Mode Annunciator(モード表示)が”L NAV"モードになったことを確認してオーム返しに
「L NAV」とコールする。
"L NAV"が機能すると、後はフライトディレクター(航法指示器)の指示に従って操縦すれば、事前に設定したルート(出発経路・航空路及び侵入経路)を正確に飛行することができる。
「Contact Departure」 (出発管制所にコンタクトせよ)
コーパイは
「Okinawa Departure ***601 Airborne NAHA」 (那覇空港を離陸した)
Departure Controlから
「***601 Turn Left 210 Cancel 1000 restriction Climb Maintain 6000 due to Traffic」 (機首方位を210°に向けて一旦6000フィートまで上昇せよ、他の飛行機がいる)
那覇空港は嘉手納飛行場との関係で出発方式では離陸したら1000フィートで抑えられる。
今日は7000フィートに他の飛行機が飛んでいるだけのようで1000フィートの制限はキャンセルされて6000フィートで抑えられた。
すでに”ALT Capture”して1000フィートレベルオフしているので、
「
CMD A」 (Command A:コマンドA オートパイロットを入れる)
HDG SELノブを210°に回して、1000フィートにセットされているALT SELを6000フィートにセットした。
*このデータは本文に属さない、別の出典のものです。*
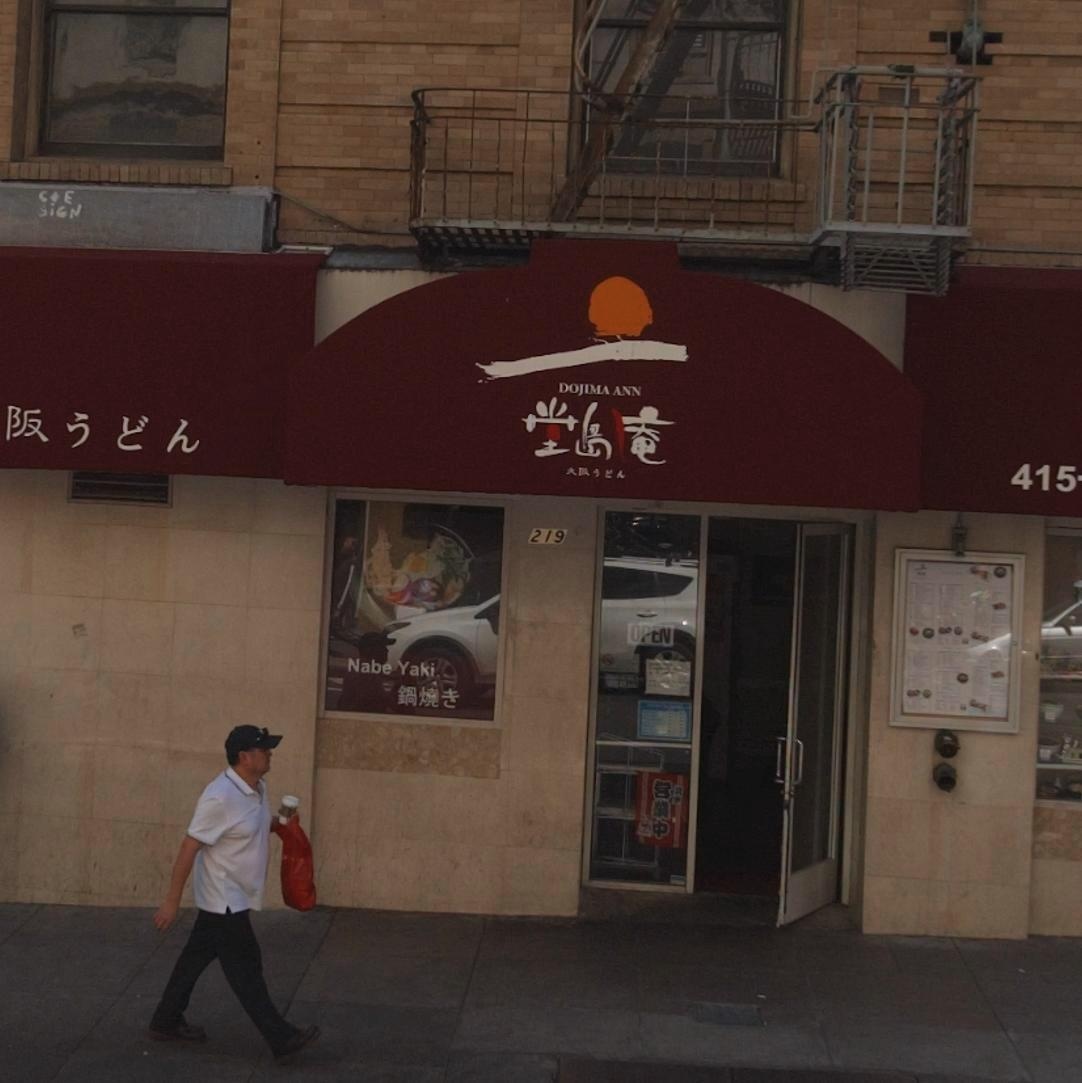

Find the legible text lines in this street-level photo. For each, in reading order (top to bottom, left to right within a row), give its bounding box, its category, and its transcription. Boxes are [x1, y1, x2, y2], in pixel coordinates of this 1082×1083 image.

(オートパイロットが入っているとキャプテンがセットするが、オートパイロットが入ってない場合はコーパイがセットする)
「LVL CHG」 (Flight Level change)
「
V NAV」 (Vertical Navigation:垂直方向の航法指示)
を入れ、フッと一呼吸して一息ついた。
この先は自分の意志をオートパイロットという第3のパイロットにオーダーすることになる。
うまく使ってあげるととてもいい働きをするパイロットの強い味方である。
天気が良い日は「
Left Side Clear」とコールしてヘディングをセットするが、今日は雲高が低くすでに雲の中に入っていたのでコールする必要はない、
徐々に加速してスピードが210ktを超えると
「
FLAP 1」 (高揚力装置であるフラップを”1”のディテントにせよ)
230ktを超えると
「
FLAP UP 0」 (フラップを上げて0ディテントにせよ)
ギアもフラップも上がりクリーンな状態になった。
正に、”水を得た魚のごとく”飛行機本来の状態に戻り、性能をフルに発揮できグングンと上昇していく。
空気を得た飛行機と言おうか、空を得た飛行機とでも形容できる。
飛行機が飛行機らしく最も安定した状態だ。
この辺りのジェット推力の凄さを実感したのは、プロップ機であるYS11から移行した時だった。
(上昇率がYS11は500フィート~1000フィートなのに対して、ジェットは3000フィート~4000フィート)
その圧倒的なパワーを実感できるのは非力なYSを経験したからに他ならない。
しかし、YSはYSなりにしっかりと作られた純国産機であり、今思えば非力さが可愛く思える今日この頃だ。
整備の話によると、沖縄は塩害が多いがYSの機体は塩害にもびくともしない頑丈な作りだと話していた。
1500フィートを超えているので離陸フェーズは終わったことになる。